(Collected data)
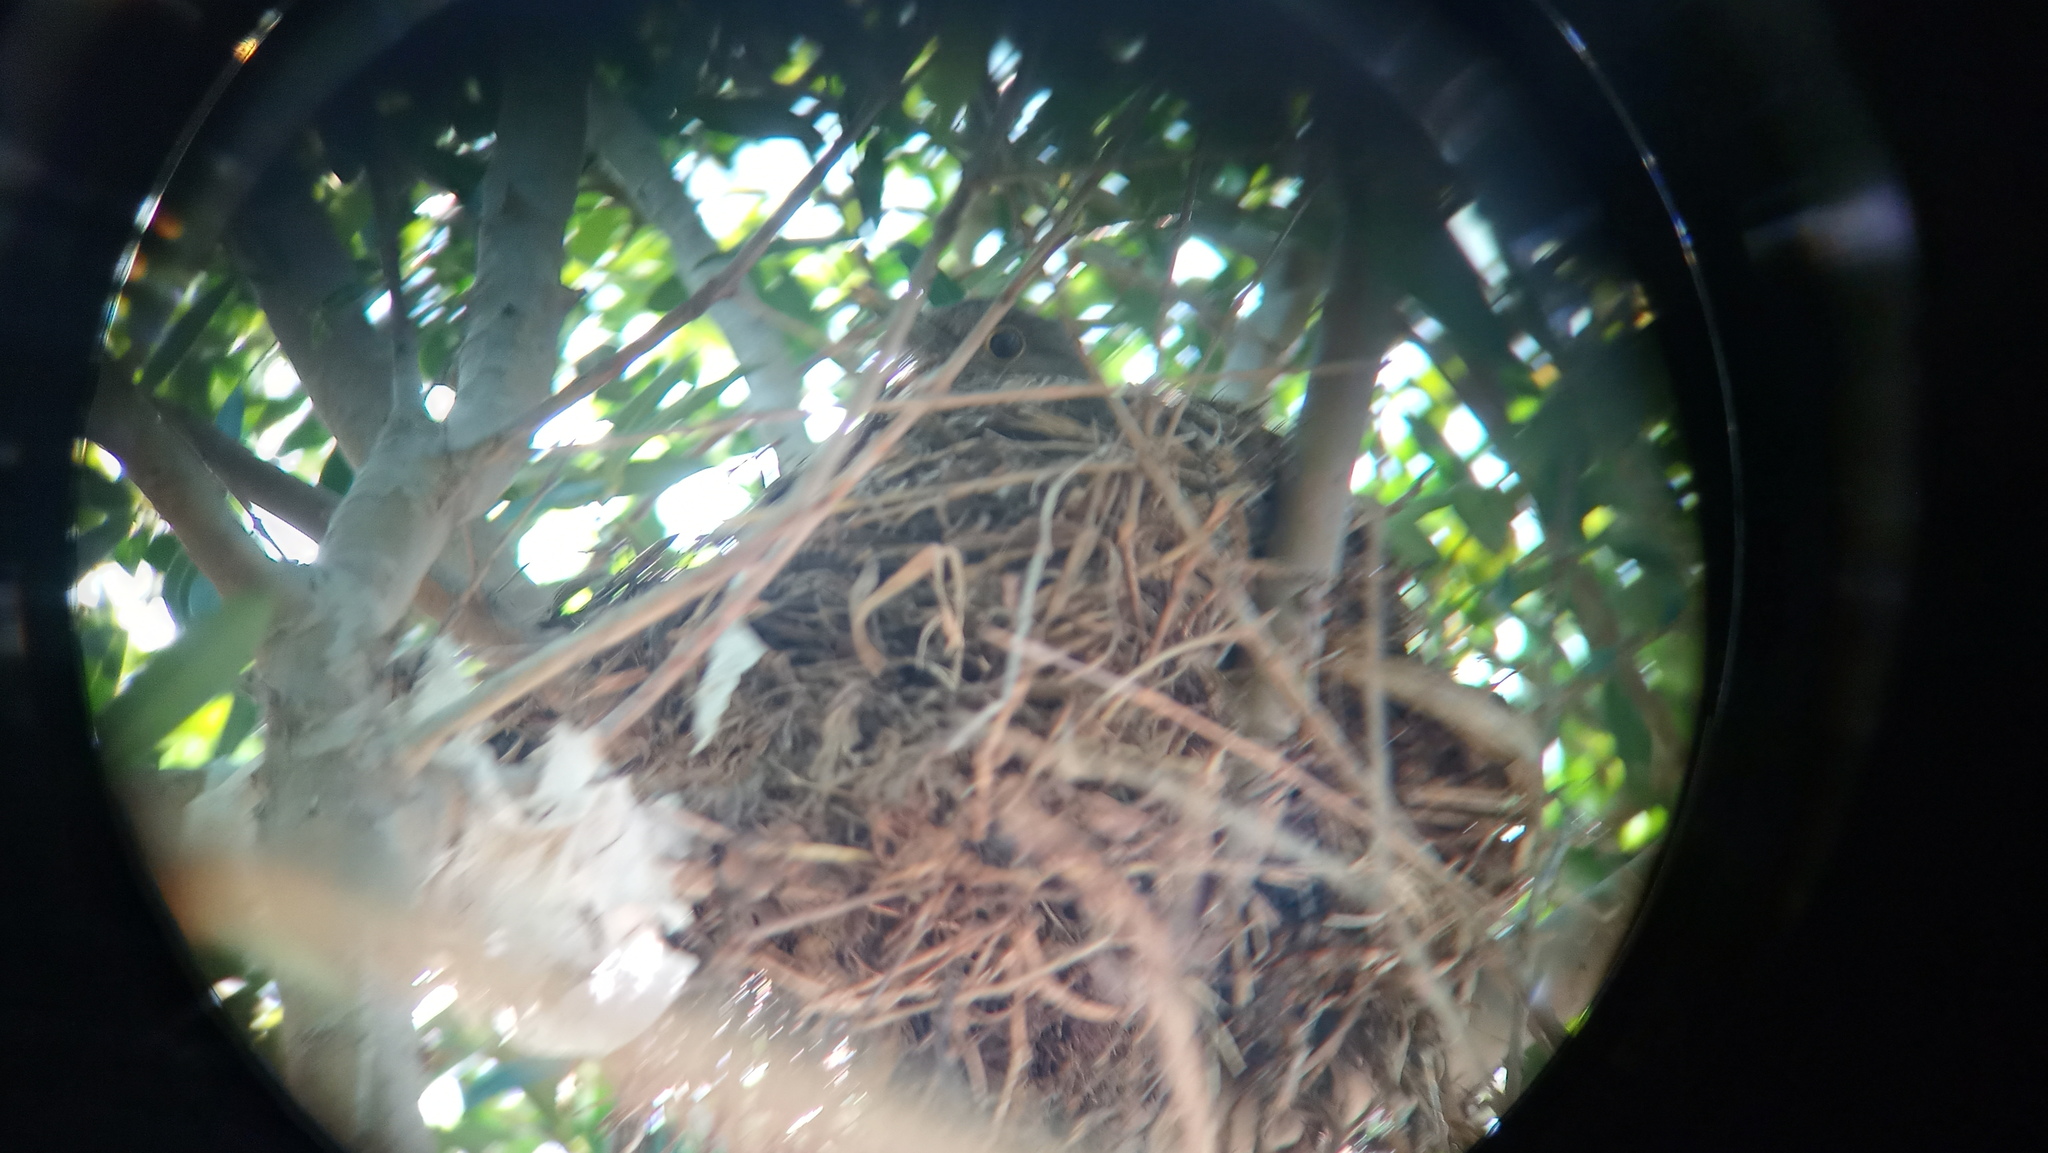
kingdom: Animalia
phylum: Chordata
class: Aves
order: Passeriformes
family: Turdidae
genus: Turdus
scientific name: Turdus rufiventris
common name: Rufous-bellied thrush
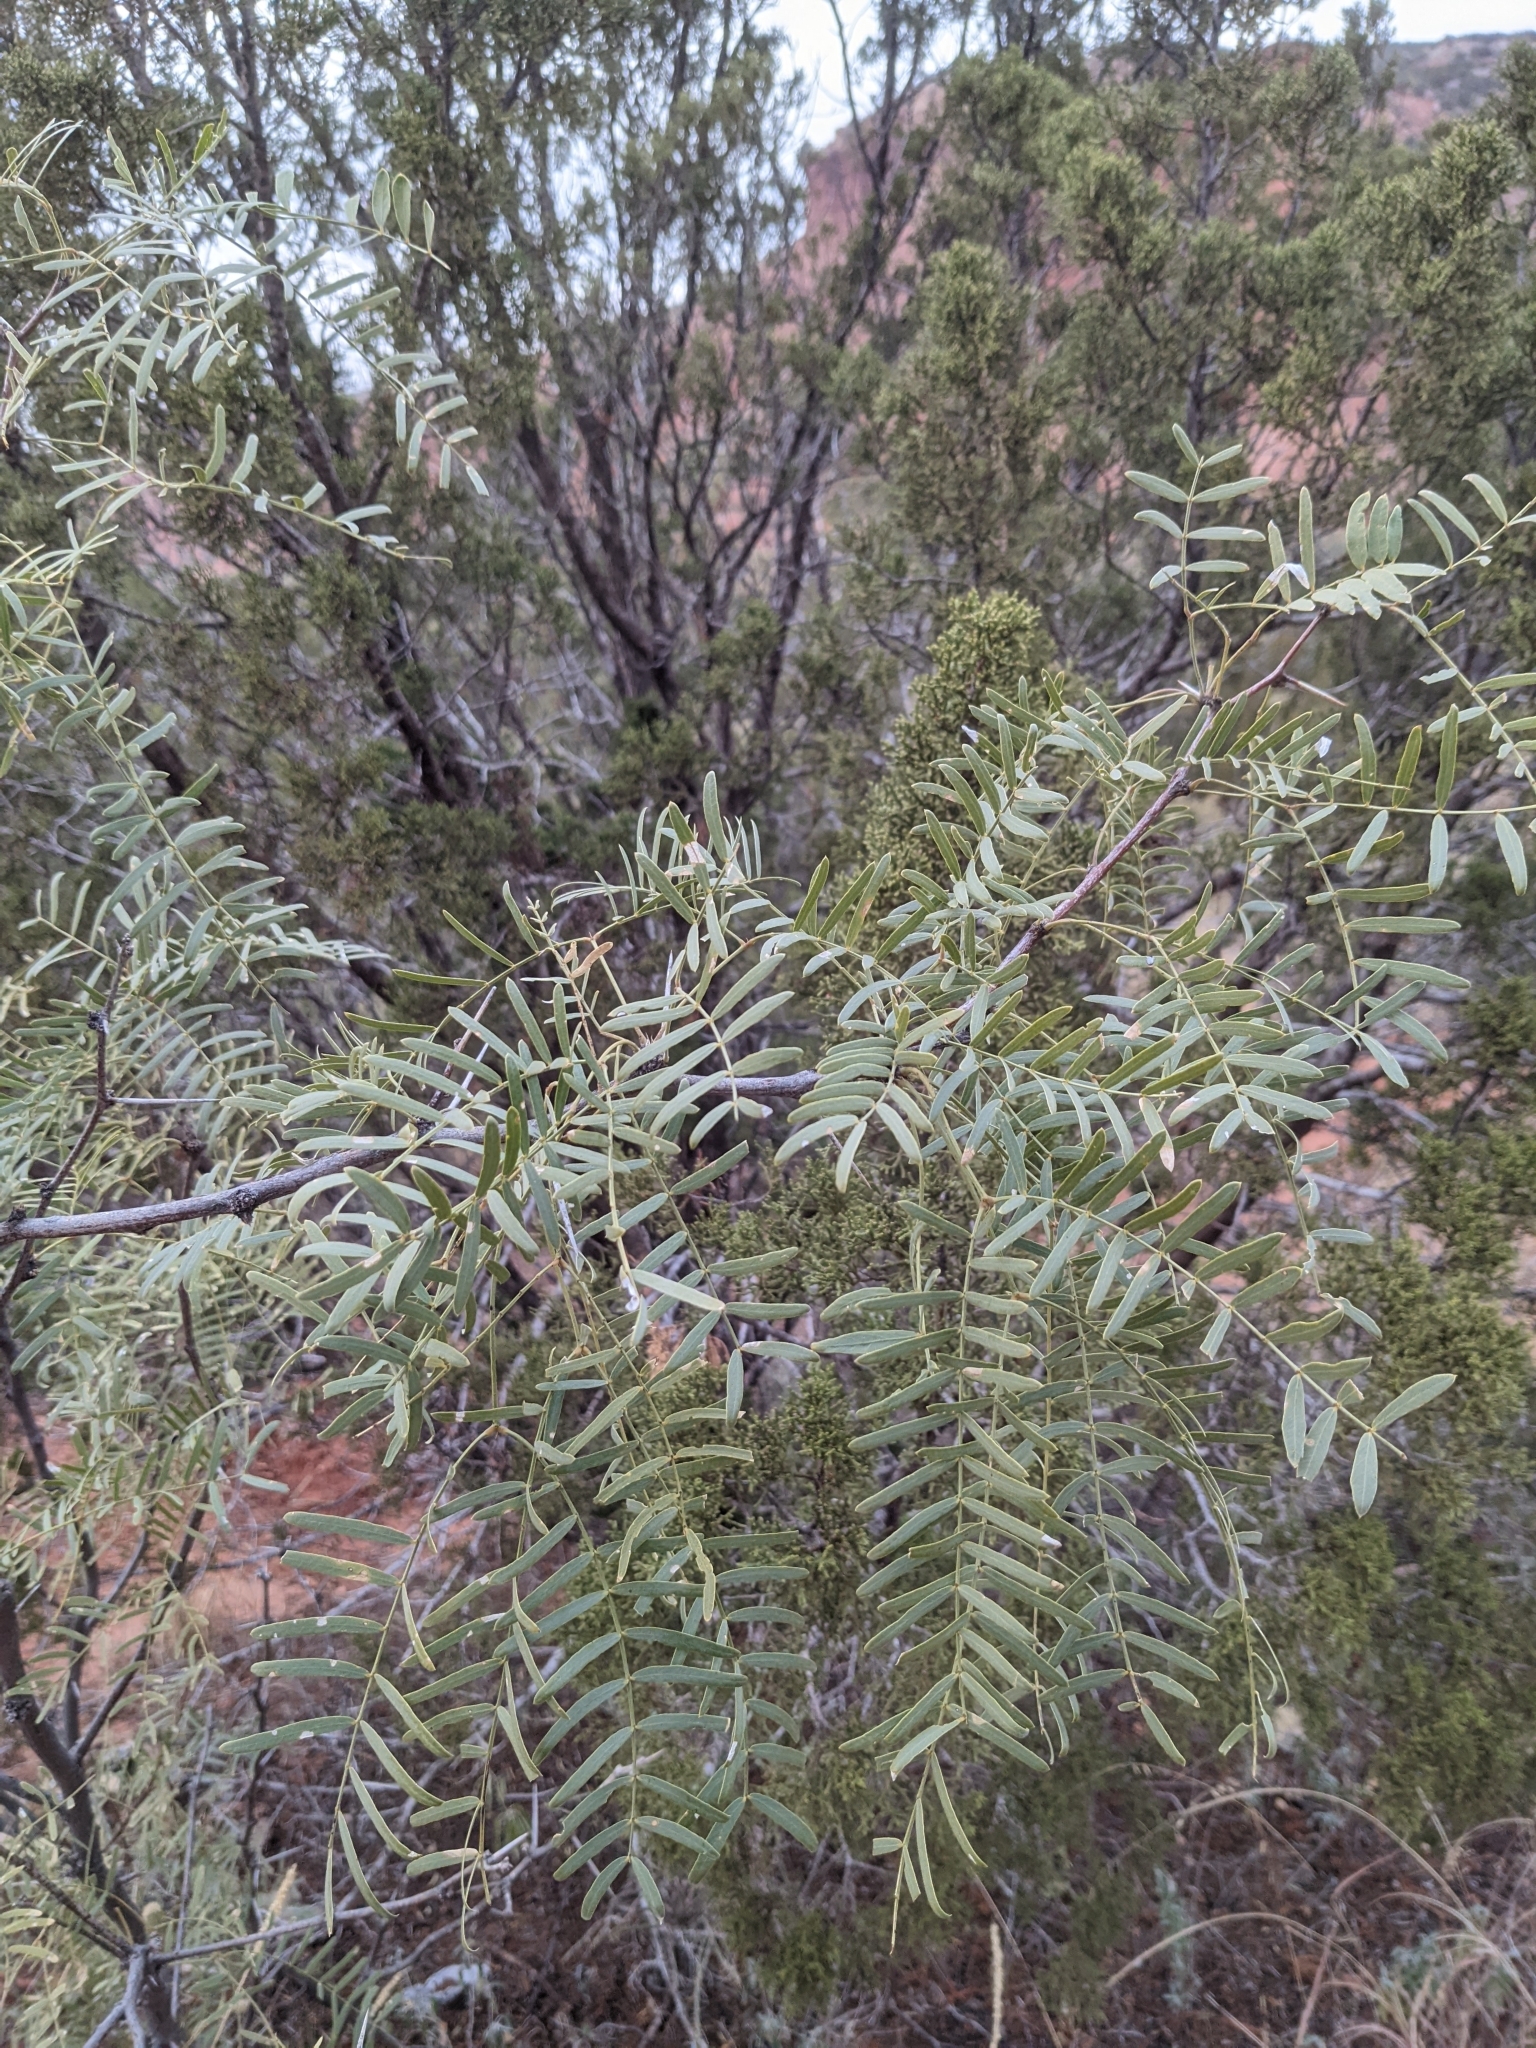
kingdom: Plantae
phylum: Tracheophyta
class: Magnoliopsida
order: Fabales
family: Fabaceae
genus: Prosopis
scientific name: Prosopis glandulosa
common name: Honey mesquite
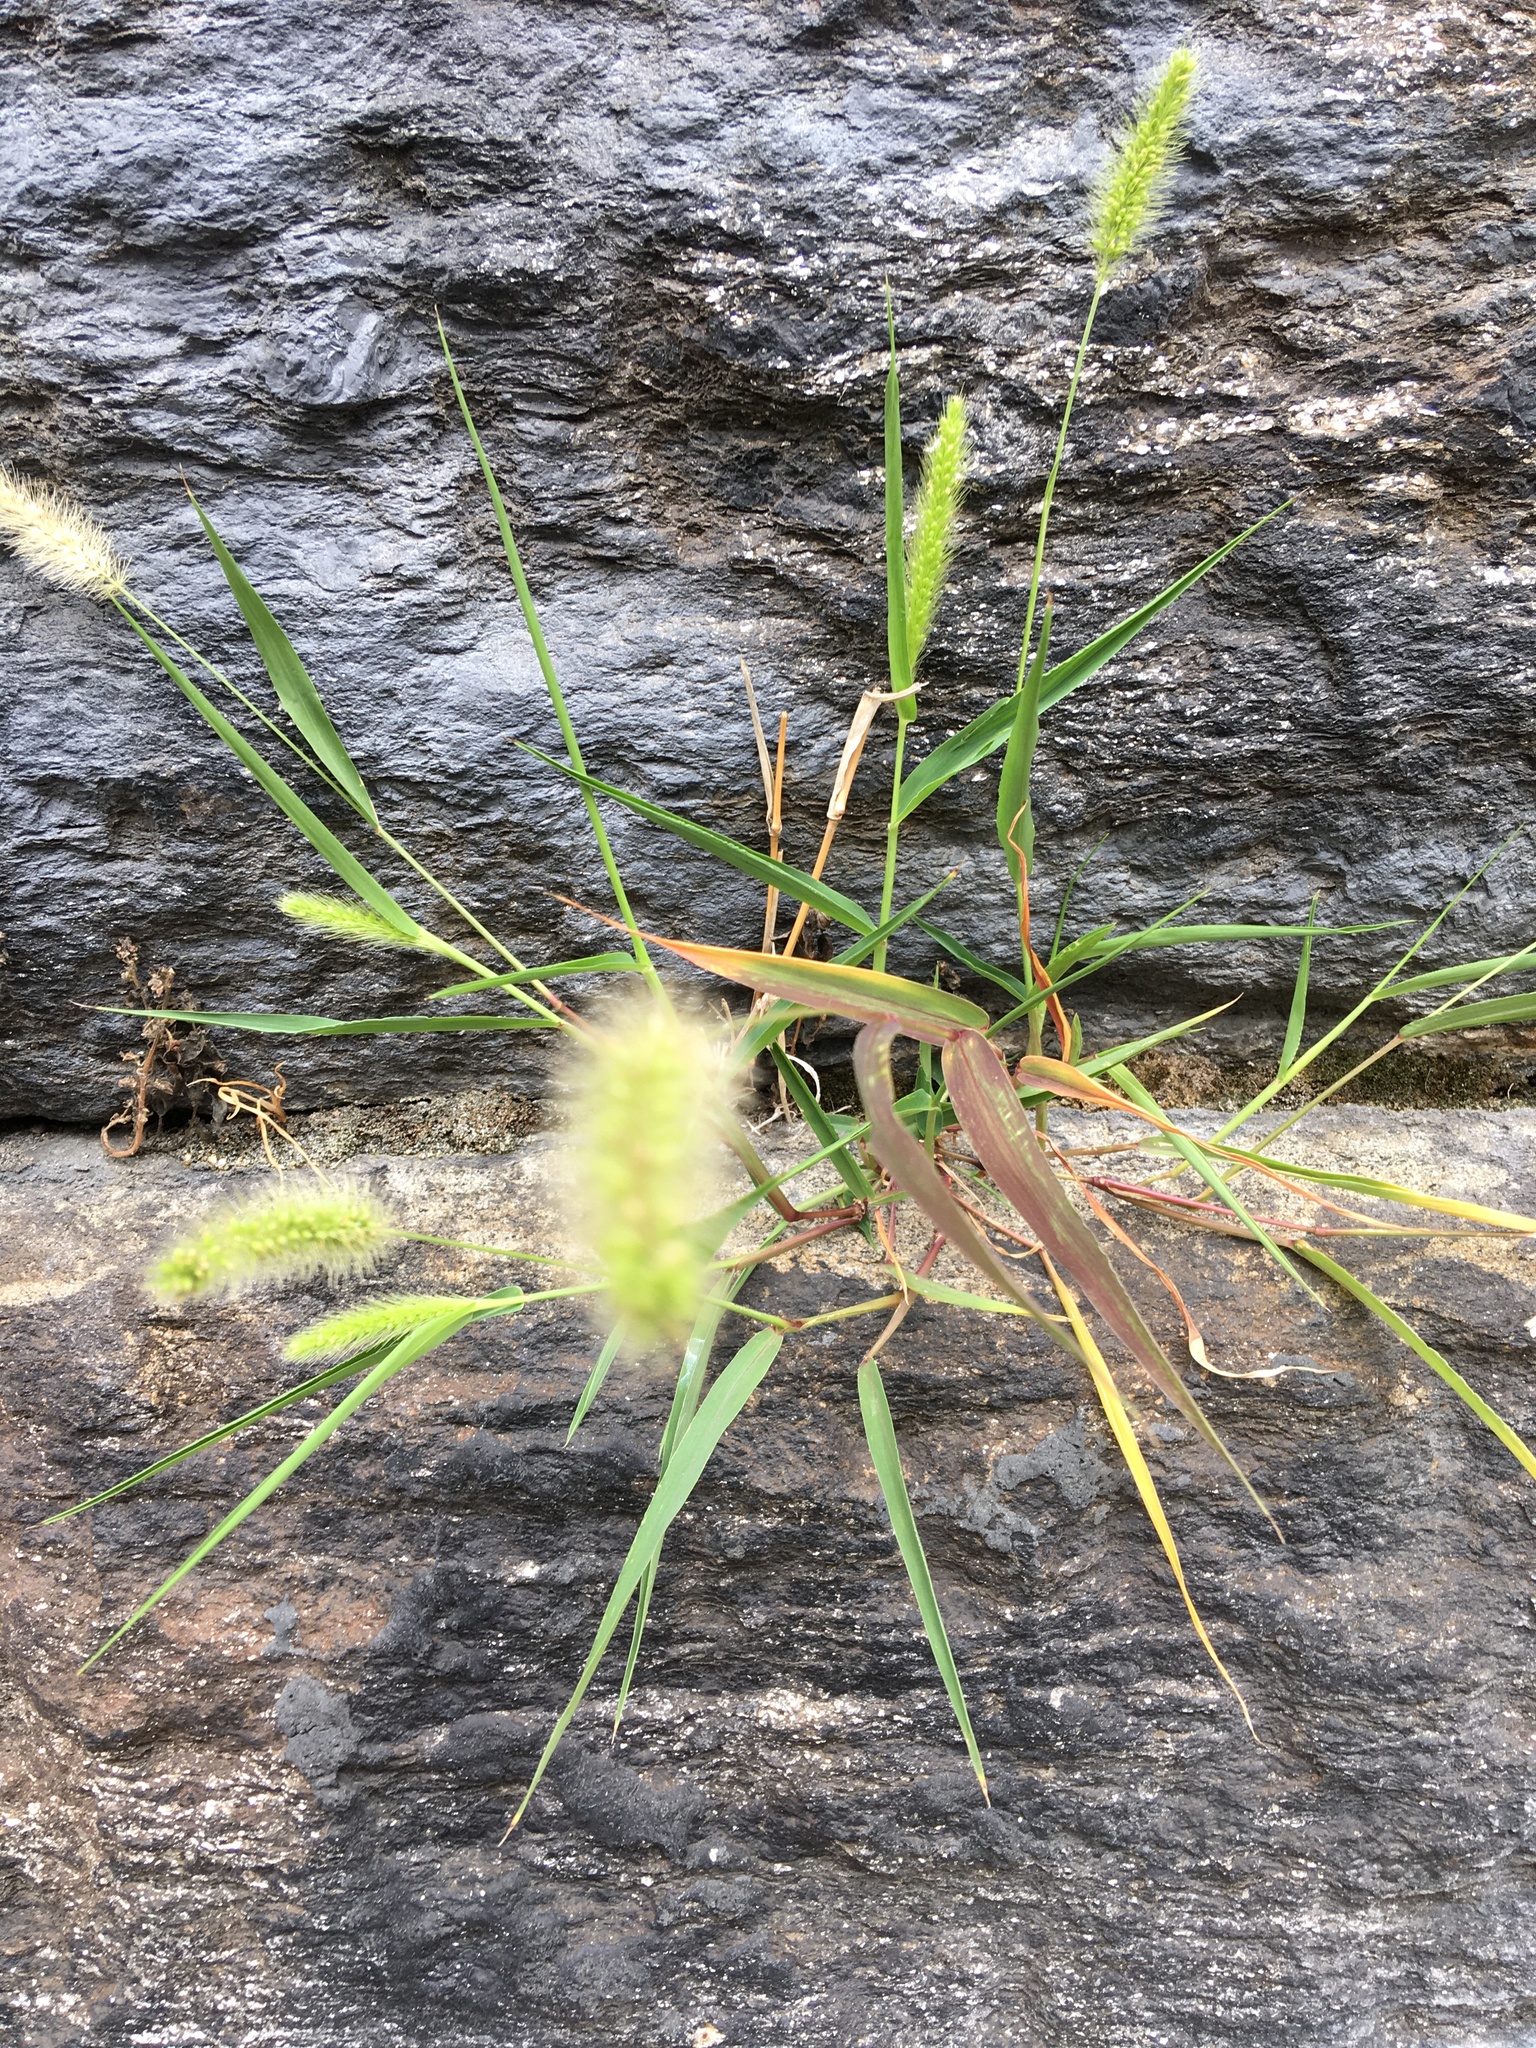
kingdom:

* _WHAT IS EXPECTED_
Format each line of the listing above as a Markdown table with the columns Row and Line, numbering the rows in order and omitting blank lines. Leave the pictures out.

* _FINISHED TASK_
| Row | Line |
|---|---|
| 1 | kingdom: Animalia |
| 2 | phylum: Chordata |
| 3 | class: Aves |
| 4 | order: Passeriformes |
| 5 | family: Turdidae |
| 6 | genus: Turdus |
| 7 | scientific name: Turdus rufiventris |
| 8 | common name: Rufous-bellied thrush |
| 9 | kingdom: Plantae |
| 10 | phylum: Tracheophyta |
| 11 | class: Magnoliopsida |
| 12 | order: Fabales |
| 13 | family: Fabaceae |
| 14 | genus: Prosopis |
| 15 | scientific name: Prosopis glandulosa |
| 16 | common name: Honey mesquite |
| 17 | kingdom: |